* _Exercise materials_:
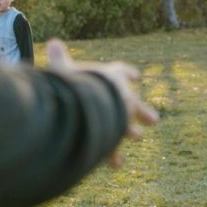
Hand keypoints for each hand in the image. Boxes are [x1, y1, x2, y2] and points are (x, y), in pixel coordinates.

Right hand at [46, 39, 158, 166]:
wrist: (89, 102)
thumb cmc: (75, 82)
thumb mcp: (63, 68)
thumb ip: (59, 58)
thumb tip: (52, 42)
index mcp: (112, 76)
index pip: (121, 72)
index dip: (126, 73)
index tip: (136, 75)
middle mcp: (122, 95)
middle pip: (132, 102)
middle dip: (141, 110)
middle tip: (154, 119)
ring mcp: (121, 116)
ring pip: (126, 125)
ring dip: (129, 131)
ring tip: (137, 136)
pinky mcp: (114, 135)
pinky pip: (113, 146)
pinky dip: (113, 154)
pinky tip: (117, 164)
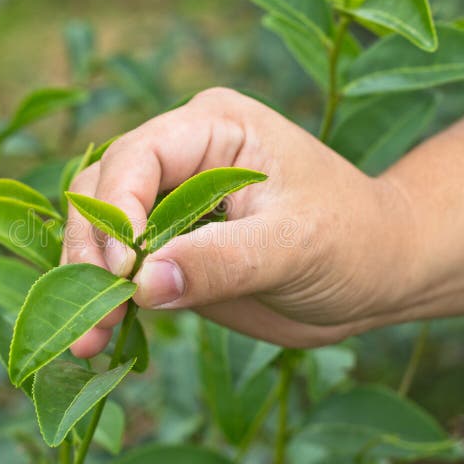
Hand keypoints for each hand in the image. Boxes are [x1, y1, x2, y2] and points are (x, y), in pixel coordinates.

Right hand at [62, 88, 414, 356]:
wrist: (376, 274)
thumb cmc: (353, 239)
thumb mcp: (296, 246)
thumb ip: (221, 261)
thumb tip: (141, 284)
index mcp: (213, 127)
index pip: (137, 157)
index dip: (117, 210)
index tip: (121, 272)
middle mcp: (183, 156)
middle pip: (102, 190)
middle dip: (91, 252)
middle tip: (92, 317)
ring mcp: (171, 202)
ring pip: (99, 228)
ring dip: (86, 280)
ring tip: (89, 336)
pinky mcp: (170, 247)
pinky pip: (120, 267)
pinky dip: (105, 299)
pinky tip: (100, 336)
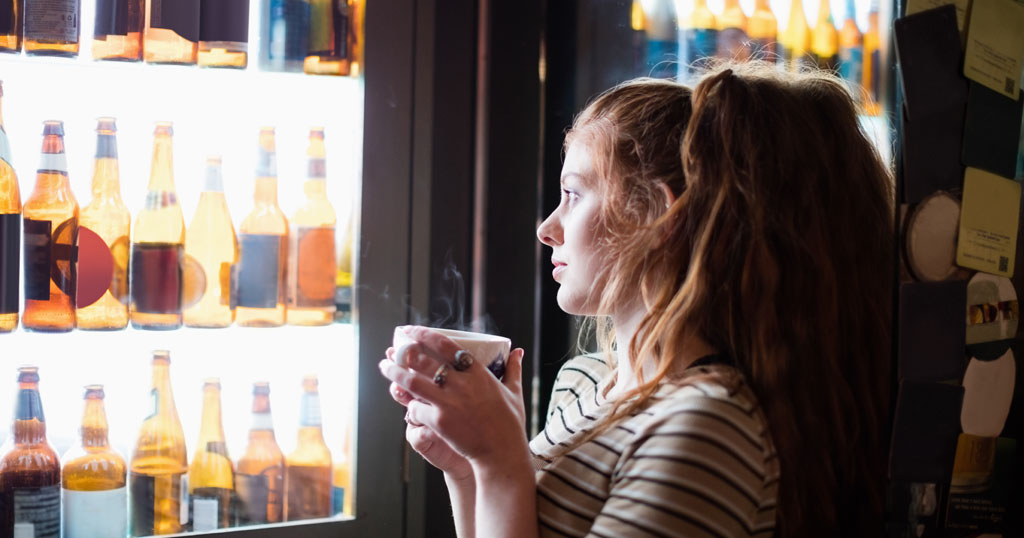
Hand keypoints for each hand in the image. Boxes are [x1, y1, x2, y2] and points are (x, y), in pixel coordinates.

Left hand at [378, 327, 527, 468]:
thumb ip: (513, 369)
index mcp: (477, 373)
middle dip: (403, 352)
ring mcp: (449, 403)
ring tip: (384, 366)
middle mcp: (461, 384)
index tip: (411, 330)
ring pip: (412, 382)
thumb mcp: (514, 392)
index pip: (446, 345)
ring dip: (394, 372)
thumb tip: (518, 350)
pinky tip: (405, 404)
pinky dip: (410, 407)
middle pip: (423, 360)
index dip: (424, 334)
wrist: (502, 453)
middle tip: (393, 348)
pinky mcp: (440, 422)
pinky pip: (416, 409)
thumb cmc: (510, 423)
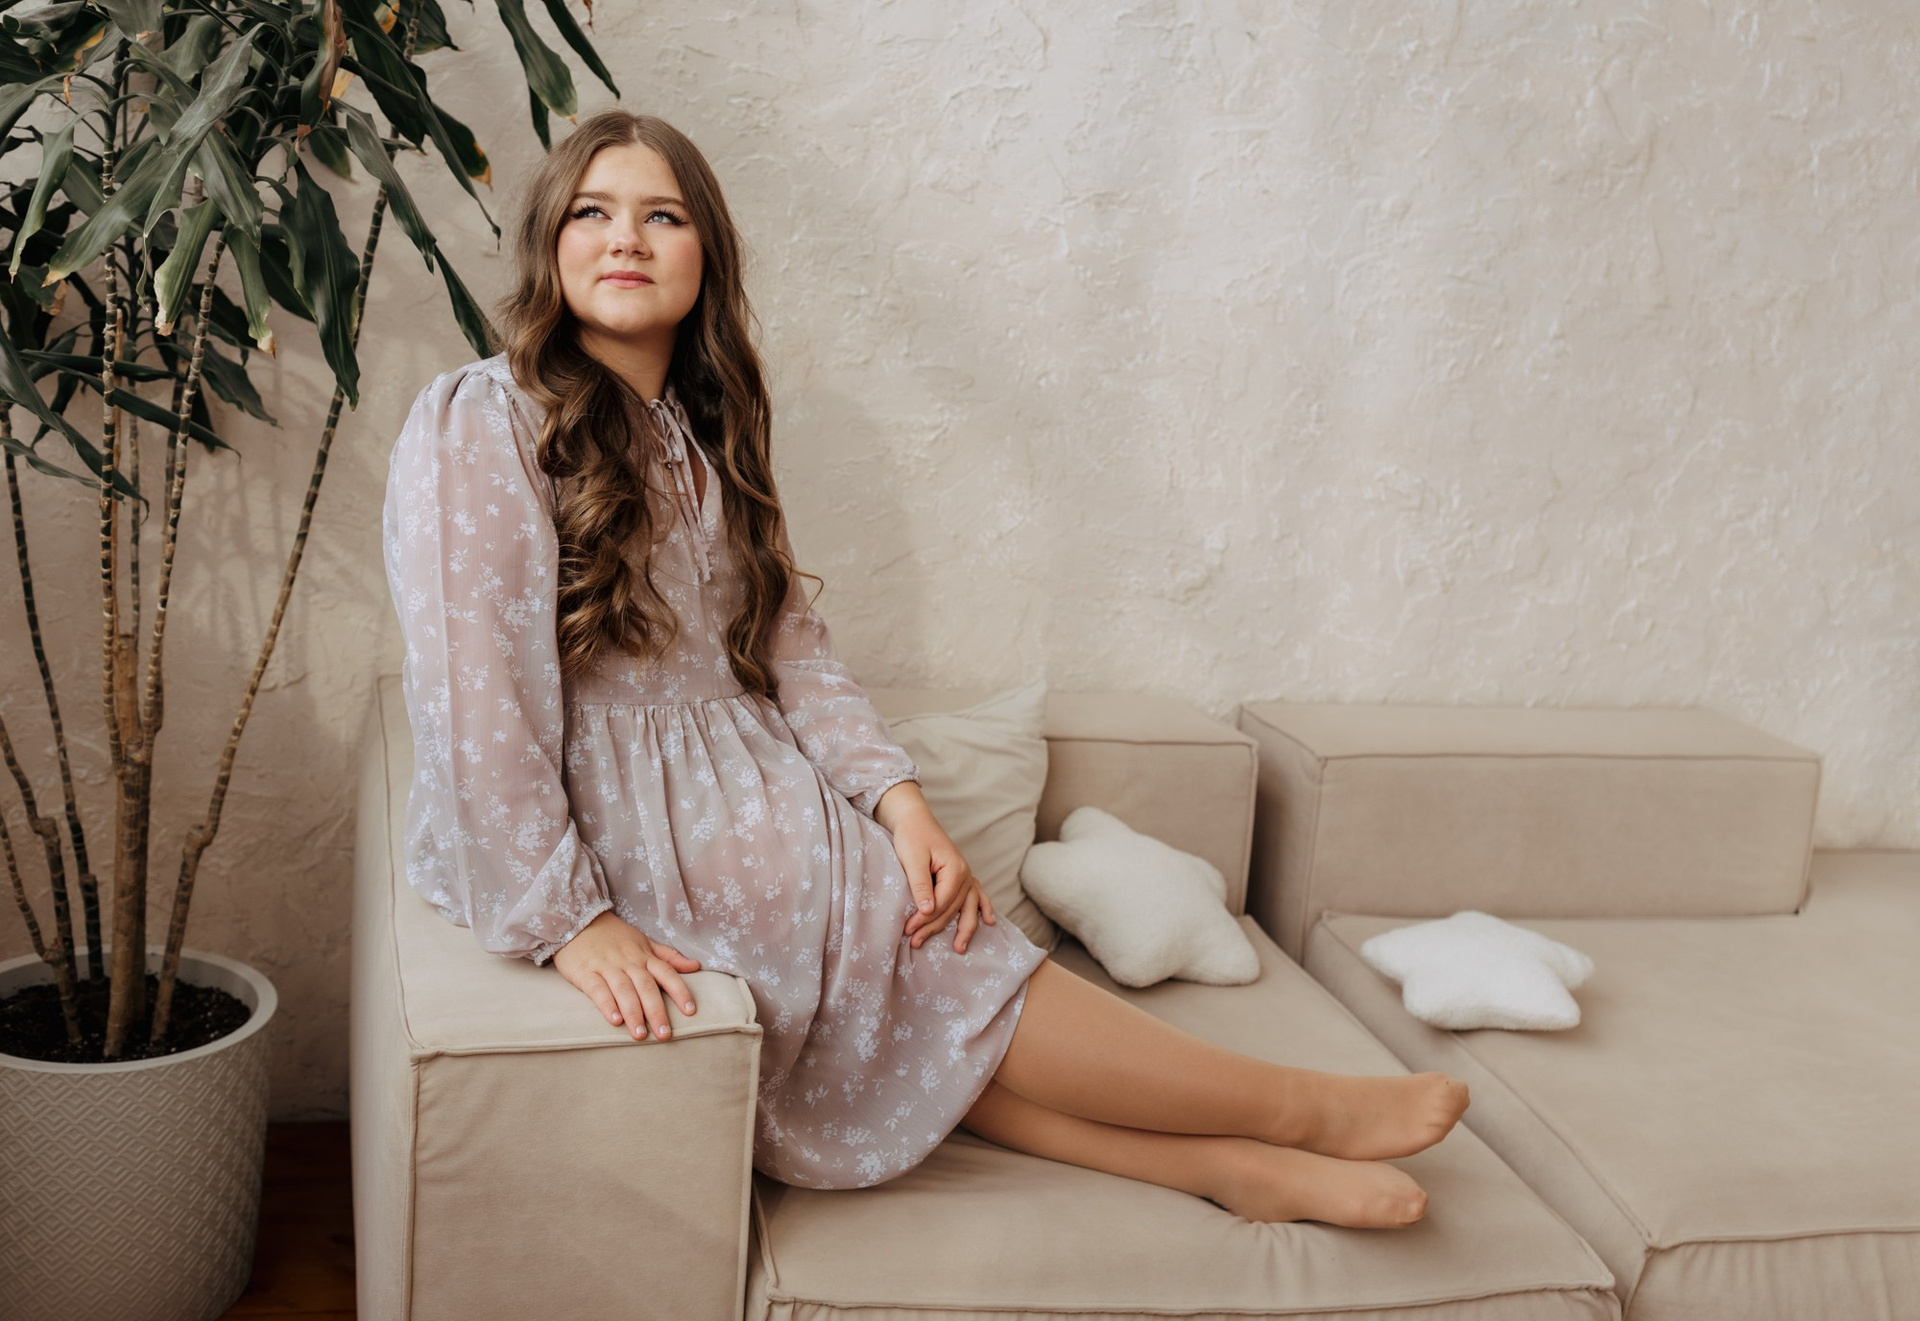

* _Try it_: Give again, word for word, only the lines that run from the top of the data above through the line with "pinky tip: (117, 164)". Drop the pictures.

* _Reply to the task_:
Hand keypoints for each hand in the image. Boxes are [x1, y1, x2, y2] and points are (x, y), in pixel coordinates.

Right hand at [46, 39, 158, 166]:
wrist: (89, 102)
thumb cmc: (75, 82)
thumb mcp: (63, 68)
thumb ip: (59, 58)
thumb tip: (52, 42)
index mcp: (112, 76)
index pip: (121, 72)
index dip: (126, 73)
index tip: (136, 75)
middle mcp: (122, 95)
middle pip: (132, 102)
middle dip: (141, 110)
middle tip: (154, 119)
ring mcp: (121, 116)
ring pip: (126, 125)
ring dip: (129, 131)
ring tip: (137, 136)
pinky mcp: (114, 135)
pinky pip: (113, 146)
pinky dip: (113, 154)
pinky tip: (117, 164)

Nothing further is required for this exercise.